I’ve always felt the “separation” between the two is largely false anyhow. I’d rather see a company who stands behind the products it advertises rather than the usual claim of no responsibility. Free credit reports and fatblockers and male enhancement are almost always scams, and companies hide behind this wall to defend why they air these ads.

Ron says:

Nothing New

My understanding is that most papers have always had strong ties between the advertising sales and editorial in the special sections like autos. The dealers ran ads and expected good reviews on the new cars. At least the “journalists” had fun test-driving the new cars even if they did have to pay homage to the real money makers.

matt says:

local insight

As a dallas subscriber one only has to look at the subscription rates to see the issue. Renewal rates for the Dallas Morning News went WAY up. A result of both declining subscribership and increased cost. So I agree w/ Mike42 & Ron.
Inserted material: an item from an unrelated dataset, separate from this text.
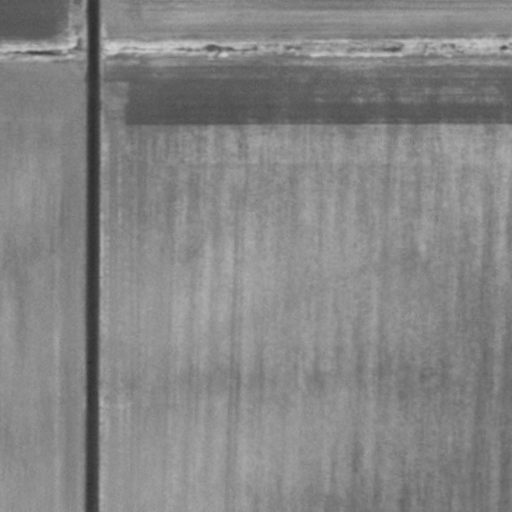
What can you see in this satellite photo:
road: (90, 256)
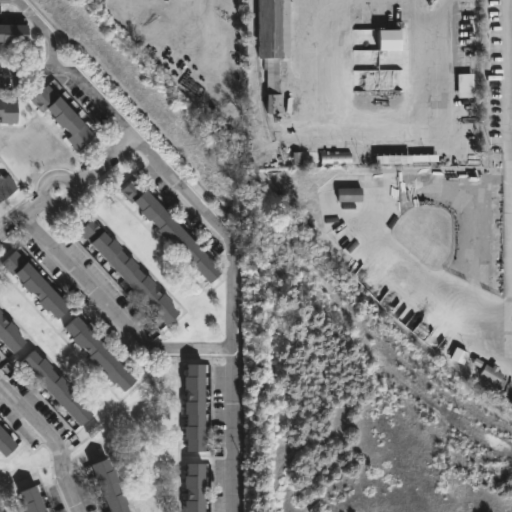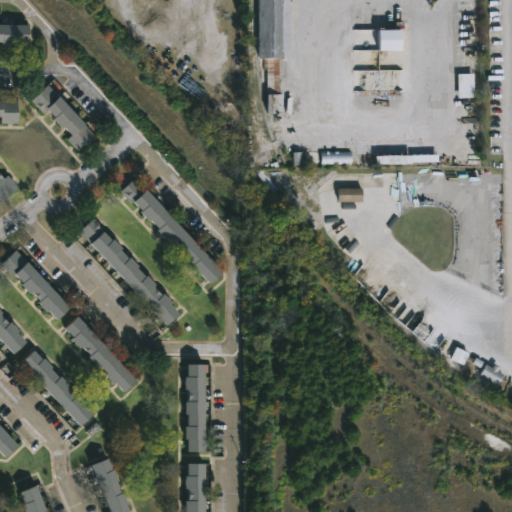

That being said, “health/education, entertainment, travel/luxury, automotive, real estate, communications, preprints/grocery, recruitment, retail/finance, and SMB (small and medium businesses)/interactive” (the sections quoted in editorandpublisher.com’s article) are mostly ads anyway!

Real estate? Ads for used homes (Realtor ads) and ads for new subdivisions.

Preprints/grocery? Those are just ads

Recruitment? Aren’t these just help wanted ads?

Retail/finance? I assume they mean ad-driven content, not the business page.

Automotive? These have been ads for years.

So I fail to see the controversy. All of these sections are either already almost entirely ads or are sections that really drive sales of the paper (for example the entertainment section).

It doesn’t seem like they’re having their local/national news reporters, business writers or anyone like that report to ad men (and women).

cj says:

You have got to be kidding me

This is insane. There is no earthly reason that these 2 departments should come together, other than to make additions to bylines that there may be a conflict of interest.

I think this just goes to show where most of the US mentality is. They’re all lying to us, so who cares, seems to be the answer everyone is giving.

I’d rather have no news than falsified information.